Más tarde, ya desnuda, el panorama se volvió mucho más interesante. Por lo menos para los ojos de Rubén, que contempló el enorme pandero de su suegra, moviéndose como un flan, con unas braguitas tanga que dejaban más carne fuera que dentro, y las enormes tetazas desparramadas que se apreciaban incluso viendo desde atrás a la mujer.

Rubén tampoco perdió el tiempo y se deshizo en un momento del pantalón y de la camisa, para quedarse como Dios le trajo al mundo.

Sentada en el sofá, como la maja desnuda, Carmela, que ya se había despojado de la ropa interior, se acariciaba con suavidad el liso y depilado chochito para entonarse un poco. Observó, relamiéndose, la polla enhiesta del chico y preguntó:

—Supongo que hoy no me libro, ¿no?

—Ni de coña, suegra. He dejado al compañero en la oficina cuadrando balances. Me debe un par de favores, así que tenemos una preciosa mañana de jueves por delante.

—¿Te apetece algo especial?

—Nooooo, lo de siempre, pero mejor vamos al dormitorio. El sofá va bien para una mamada o algo así, pero tampoco da para explayarse mucho.

—Como guste el señor —respondió Carmela, levantándose e iniciando la marcha hacia el dormitorio matrimonial. Una putada para la pobre jamona, porque ya tenía la cama hecha y había puesto sábanas limpias. ¡Bufff! Según cómo fuese la cosa, igual las dejaba, si no se desmadraba mucho… Total, el pobre Francisco, no se iba a enterar si dormía aquella noche reposando su cuerpo sobre los restos de lefa reseca de su yerno…

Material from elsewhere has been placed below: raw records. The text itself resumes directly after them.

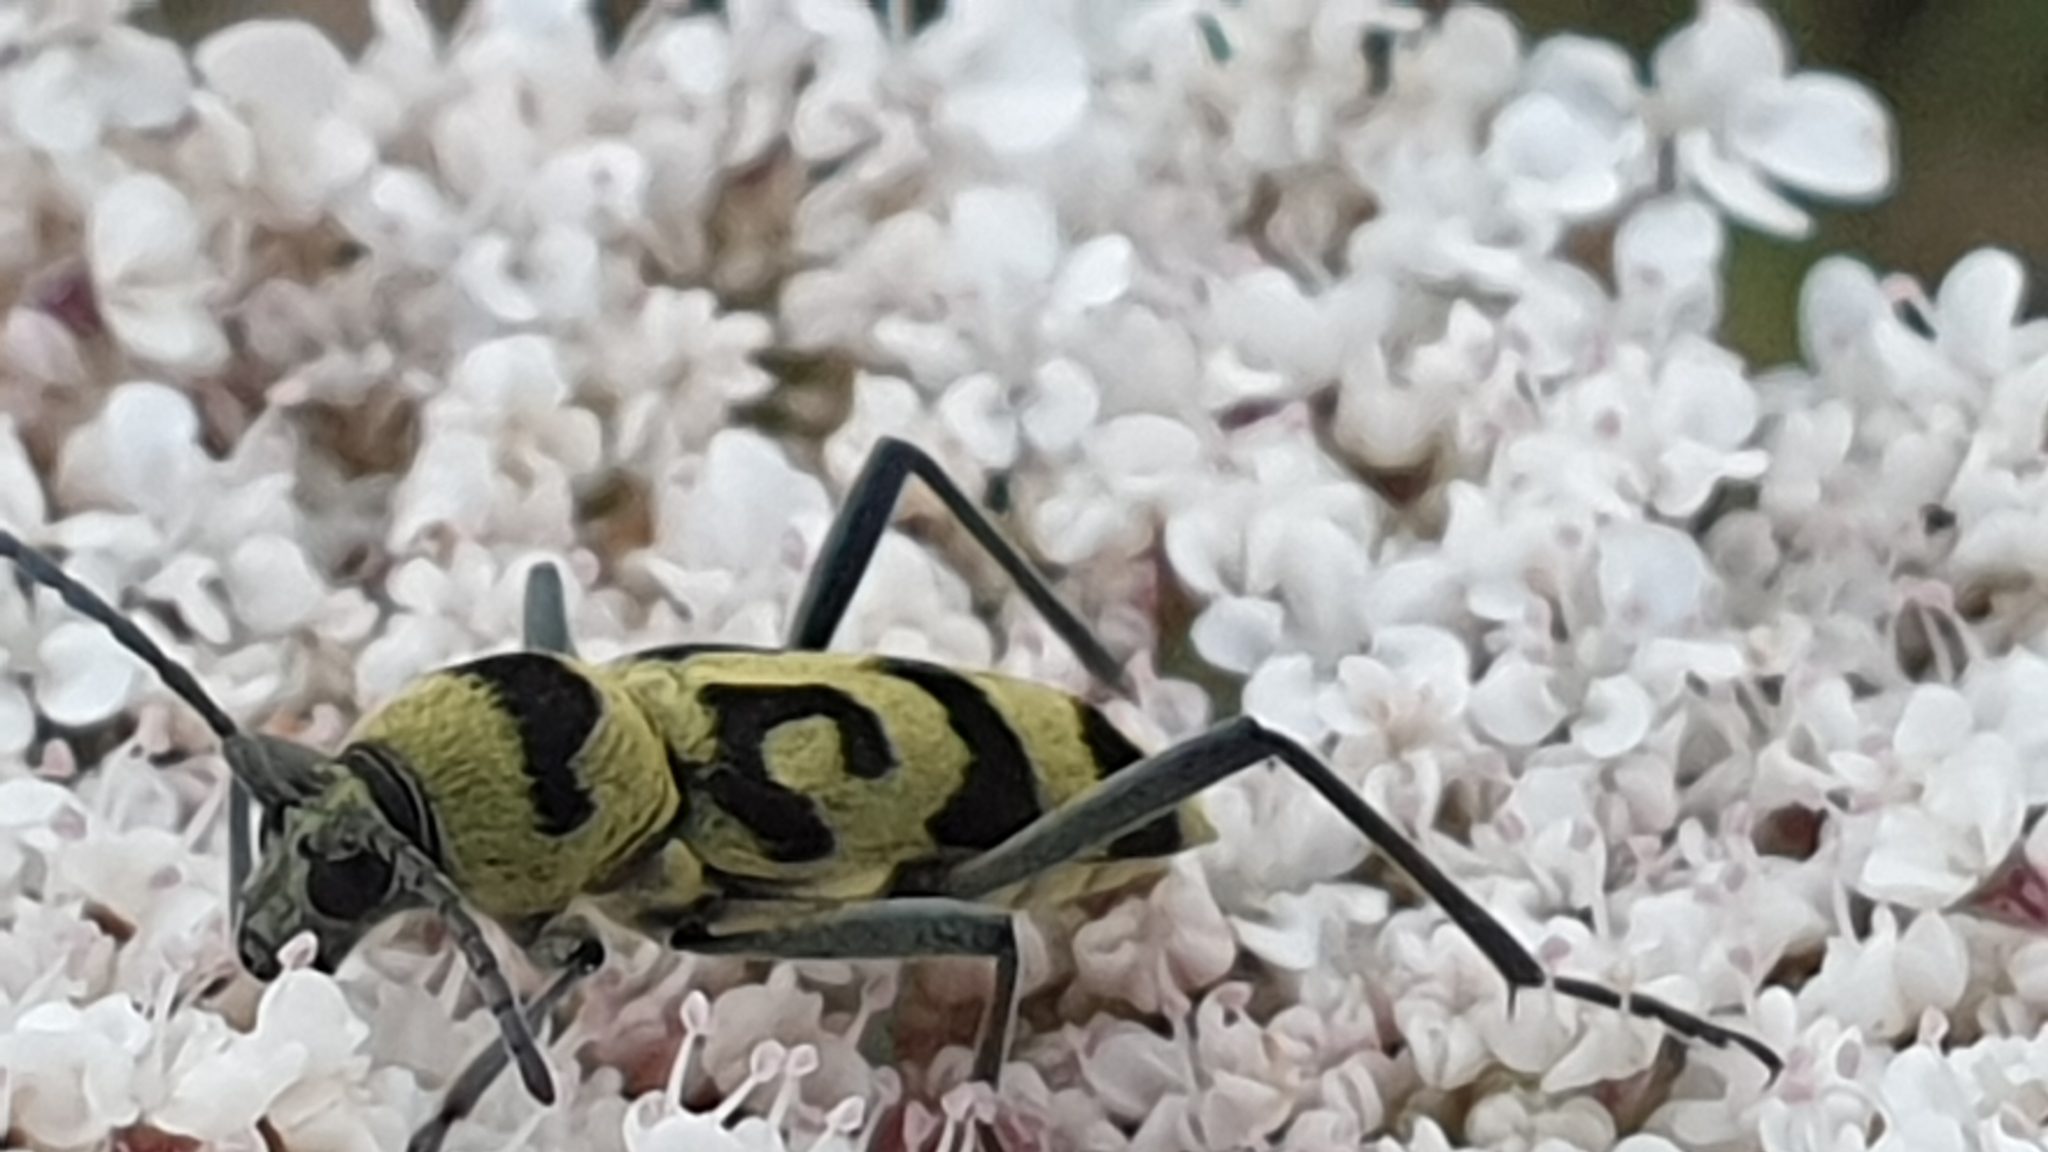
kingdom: Animalia
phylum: Arthropoda
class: Insecta
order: Coleoptera
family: Cerambycidae
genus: Chlorophorus
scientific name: Chlorophorus varius
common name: Grape wood borer
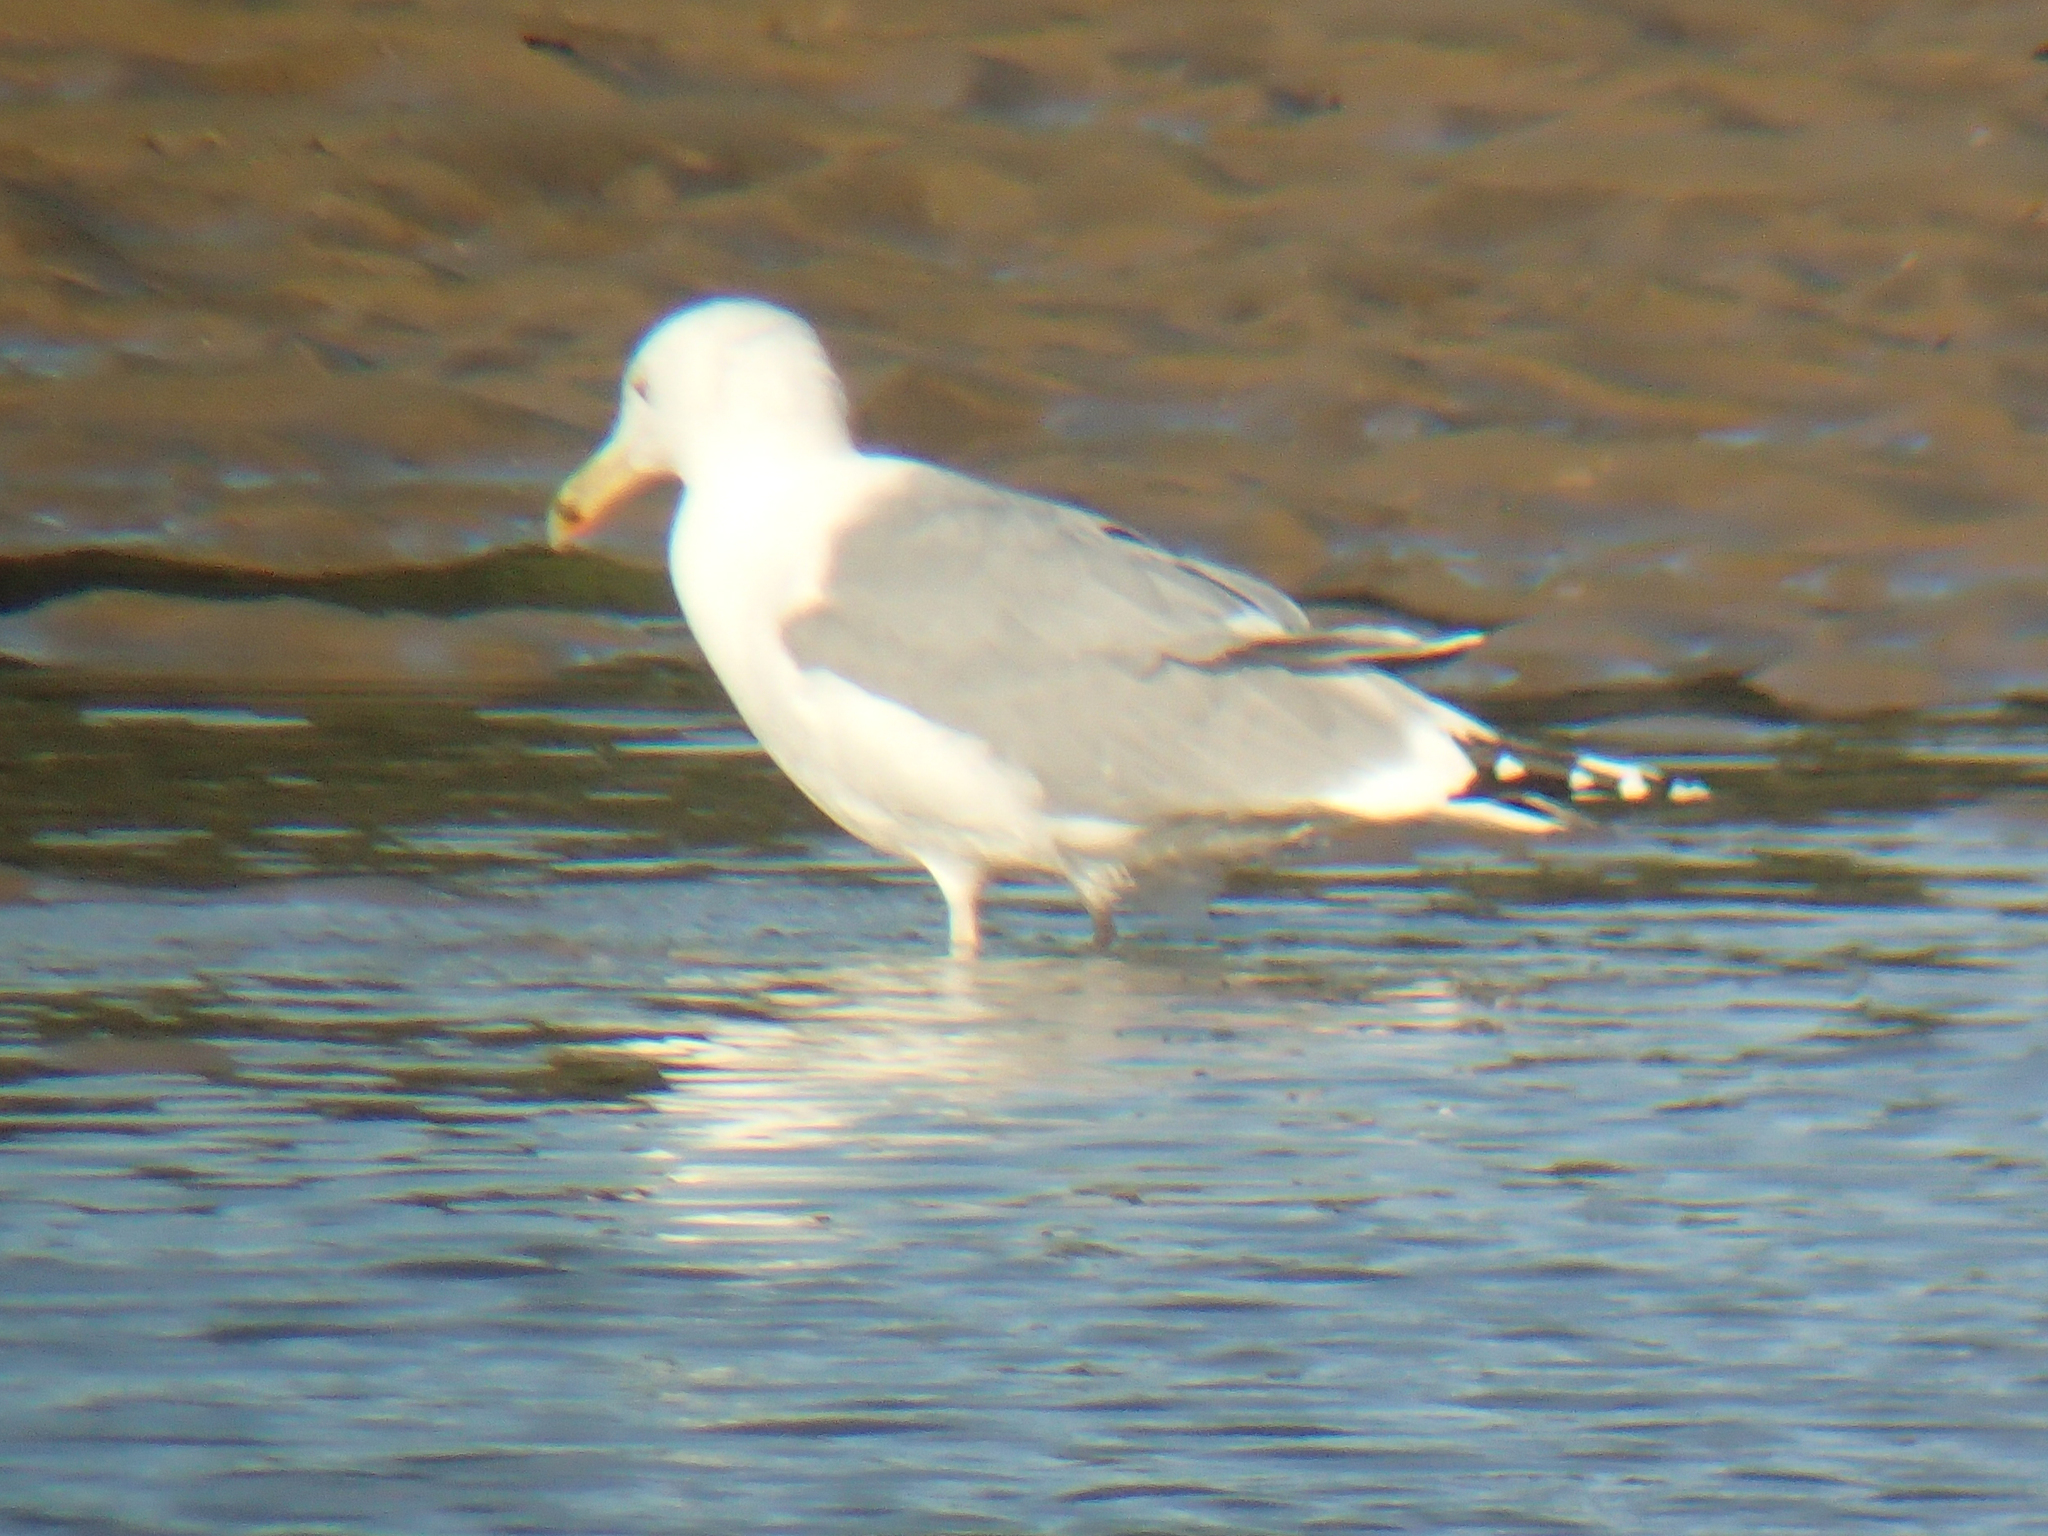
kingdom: Animalia
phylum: Chordata
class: Aves
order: Charadriiformes
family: Laridae
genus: Larus
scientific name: Larus cachinnans
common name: Caspian gull
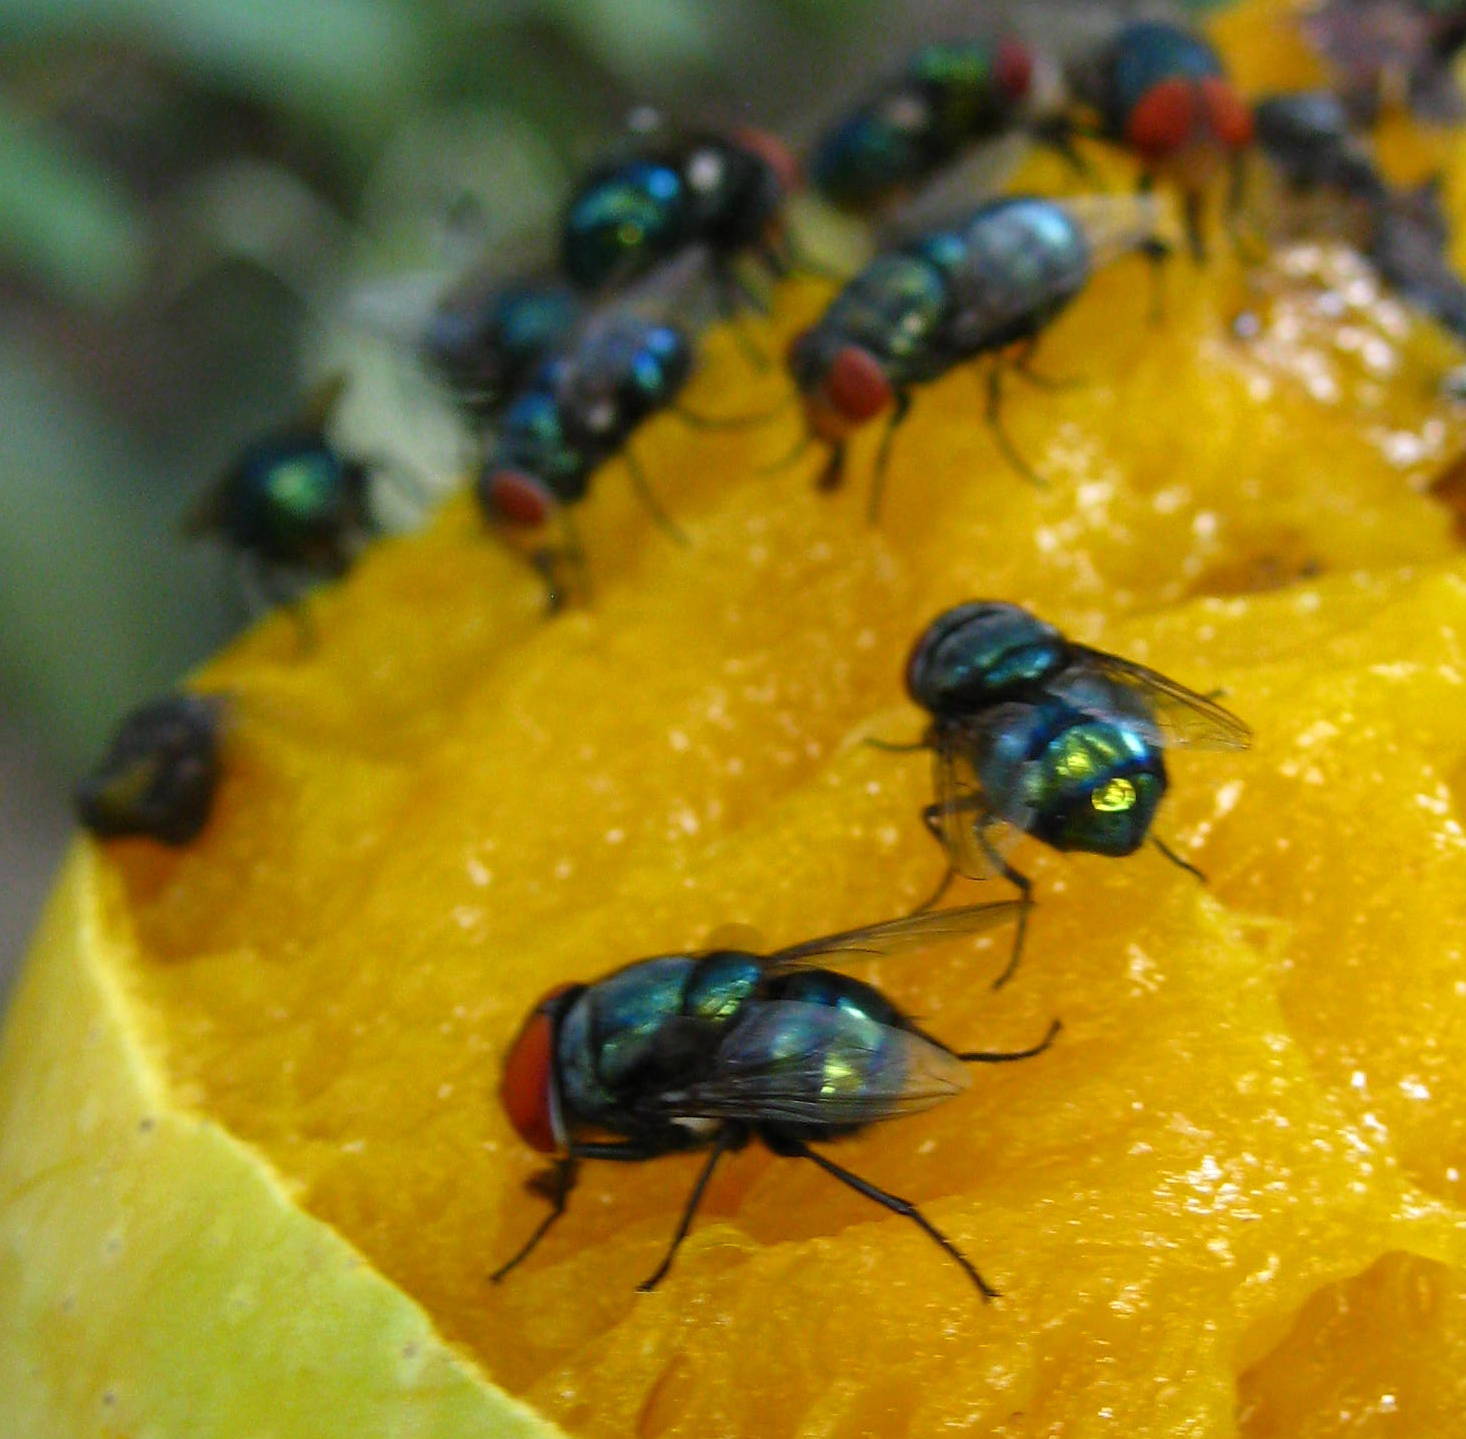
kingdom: Animalia
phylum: Arthropoda
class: Insecta
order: Diptera
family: Calliphoridae
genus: Chrysomya
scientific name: Chrysomya megacephala
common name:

Por el pasillo iba aquella breve comitiva de amantes, con Carmela, espléndida aún a sus 51 años, bajita, opulenta, algo rellena, tal vez, pero en su punto para ser empitonada por todos sus orificios, detrás, Rubén, de 28 años, alto, más de uno ochenta, le sacaba un palmo bueno a su suegra, bastante en forma (mucho gimnasio, crósfit y esas mierdas), con el rabo, largo, bastante grueso y venoso, ya erecto, la seguía de cerca.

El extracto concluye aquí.